In a subsistence-level economy there is little need for exchange of goods because the division of labor is at a rudimentary level: most people produce the same or similar goods. Interregional exchange between disparate geographic areas depends on adequate means of transportation. Thus, before the development of caravan travel and navigation, the exchange of the products of one region for those of another was limited. The village market or fair, the itinerant merchant or peddler, and the shop where customers could have such goods as shoes and furniture made to order were features of marketing in rural Europe.
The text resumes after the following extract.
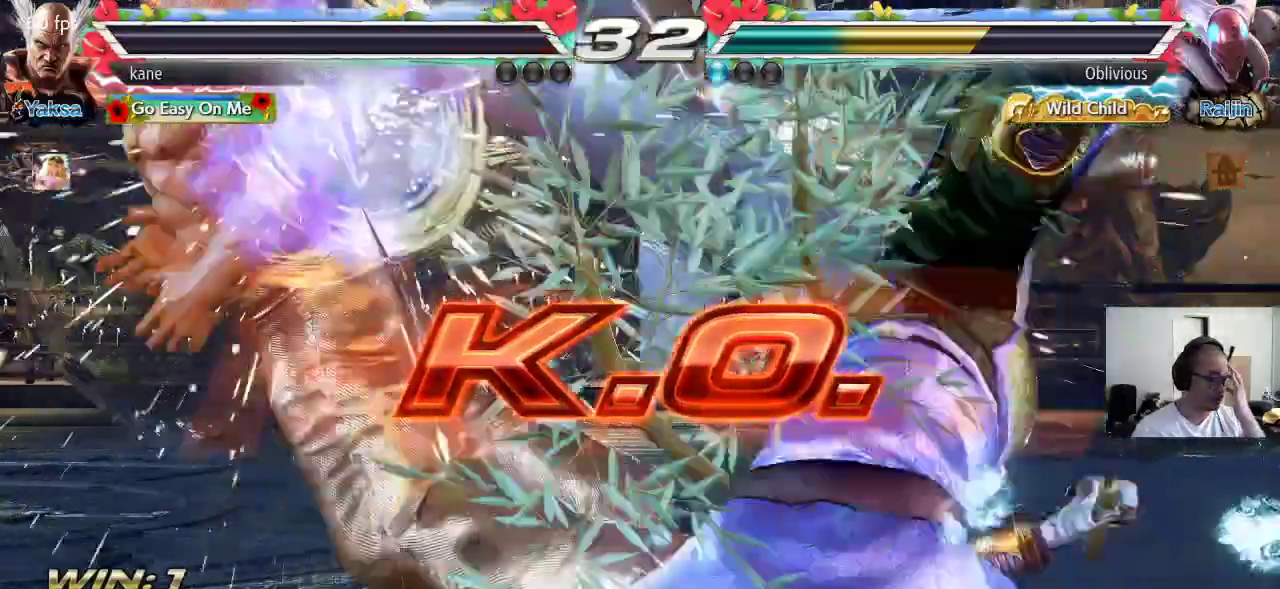
{"buttons": [], "left_stick": "center", "events": []}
The general store superseded the public market in England and was an institution of the American country town.
In the United States in the 19th cent. the typical marketing setup was one in which wholesalers assembled the products of various manufacturers or producers and sold them to jobbers and retailers. The independent store, operated by its owner, was the chief retail marketing agency. In the 20th cent. that system met stiff competition from chain stores, which were organized for the mass distribution of goods and enjoyed the advantages of large-scale operation. Today large chain stores dominate the field of retail trade. The concurrent advent of the motor truck and paved highway, making possible the prompt delivery of a variety of goods in large quantities, still further modified marketing arrangement, and the proliferation of the automobile has expanded the geographic area in which a consumer can make retail purchases.
At all points of the modern marketing system people have formed associations and eliminated various middlemen in order to achieve more efficient marketing. Manufacturers often maintain their own wholesale departments and deal directly with retailers. Independent stores may operate their own wholesale agencies to supply them with goods. Wholesale houses operate outlets for their wares, and farmers sell their products through their own wholesale cooperatives. Recent years have seen the development of wholesale clubs, which sell retail items to consumers who purchase memberships that give them the privilege of shopping at wholesale prices. Commodity exchanges, such as those of grain and cotton, enable businesses to buy and sell commodities for both immediate and future delivery.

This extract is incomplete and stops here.